Pour sa série The Dailies, qu’il expose dans la magistrale rétrospective à voir actuellement au Jeu de Paume, à Paris, l’artiste allemand délaisse pour une fois les images chargées d’histoire et d’actualités trouvées dans la presse, pour se concentrer sur des sujets mineurs, et surtout sur des images triviales. Celles que tout un chacun peut prendre avec son téléphone, pour pointer les détails qui ponctuent sa journée.

Des aventures du quotidien

Des mégots plantés dans un cendrier rempli de sable, une laisse pour chien rose pétard enroulée autour d’un poteau, une pile de courrier qui s’amoncelle devant une porte… Rien de tout cela n’a vraiment d’importance, mais ces petites images sont devenues nos aventures du quotidien, et une façon de raconter nos vies. « Vous marchez sur un chewing-gum, raconte l’artiste. Hop, vous prenez une photo que vous envoyez à votre petit ami, pour lui dire que vous devez rentrer à la maison changer de chaussures. Ces images sont devenues plus importantes que les mots pour communiquer. »

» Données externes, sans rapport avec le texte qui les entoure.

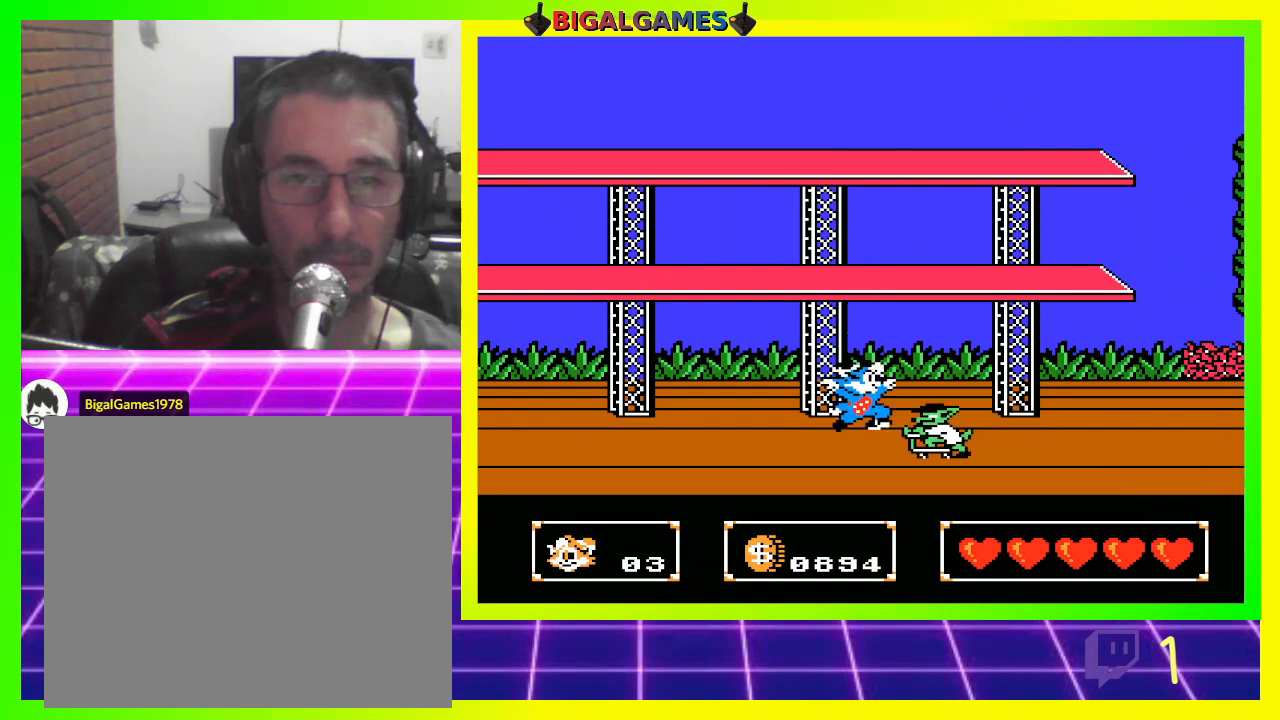
{"buttons": ["DPAD_DOWN"], "left_stick": "center", "right_stick": "center", "events": [[200, "DPAD_DOWN", "down"], [233, "CROSS", "down"], [300, "CROSS", "up"], [400, "CROSS", "down"], [500, "CROSS", "up"]]}
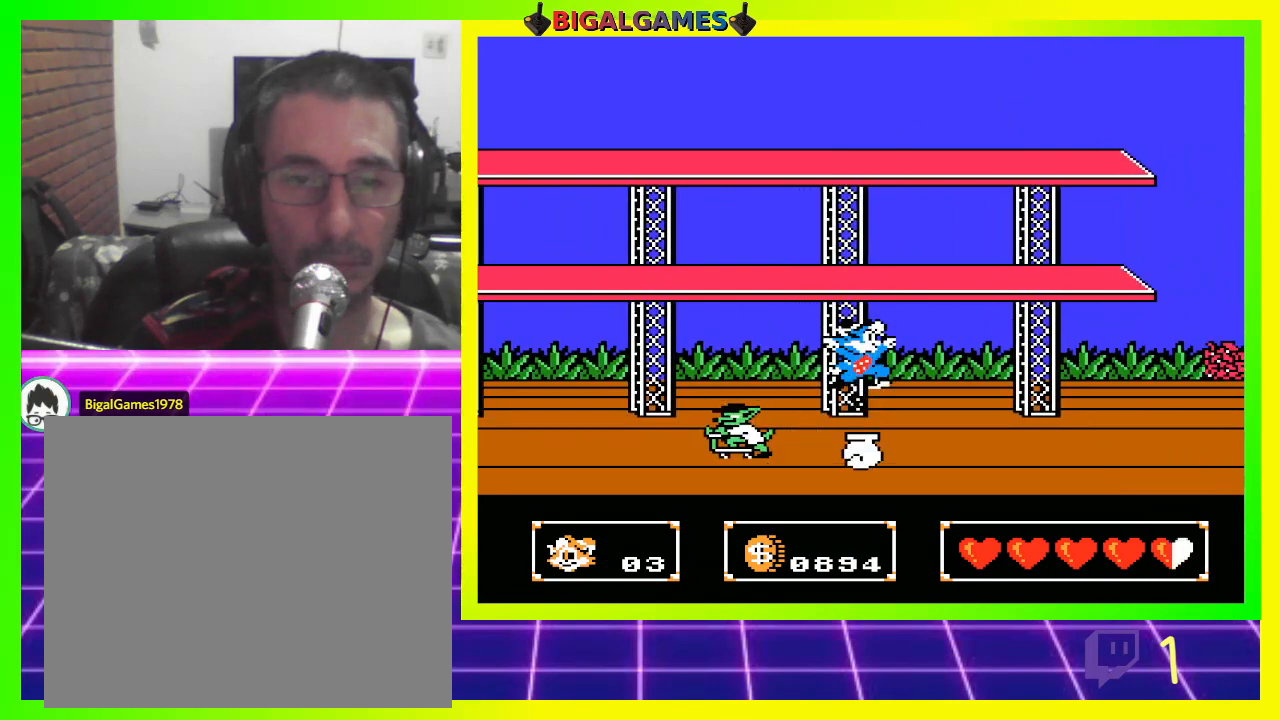
{"buttons": ["DPAD_RIGHT"], "left_stick": "center", "right_stick": "center", "events": [[100, "CROSS", "down"], [200, "CROSS", "up"], [233, "DPAD_DOWN", "up"], [400, "DPAD_RIGHT", "down"]]}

« Dans la plupart de mes images, il y a un contexte, un événement, une référence. Ici, il n’y a rien d’autre à savoir que ce qui est sous vos yeux. » Thomas Demand

Par ces délicats monuments de papier, Thomas Demand salue ainsi le bouleversement majeur qu’a traversé la photographie ces dernières années. « Jusqu’à récemment, c’était les photographes professionnels qui produisaient la version officielle des choses, qui tenaient le calendrier des beautés du monde. Aujourd’hui tout le monde est photographe, et avec les réseaux sociaux, nous sommes tous devenus des émetteurs et des récepteurs. » L’artiste souligne pourtant combien cette part essentielle de la photographie passe aujourd’hui sous les radars, trop minuscule pour figurer dans les journaux ou à la télévision.

Il a donc voulu se pencher sur ces images qui, contrairement à celles qu’il réalise d’habitude, « ne racontent pas d’histoire ». « Dans la plupart de mes images, il y a un contexte, un événement, une référence. Ici, il n’y a rien d’autre à savoir que ce qui est sous vos yeux. » L’artiste a moins voulu les rendre précieuses qu’arrêter le temps, transformer ces instantanés réalisés et envoyés en une fraction de seconde en un objet durable, qui arrête le regard.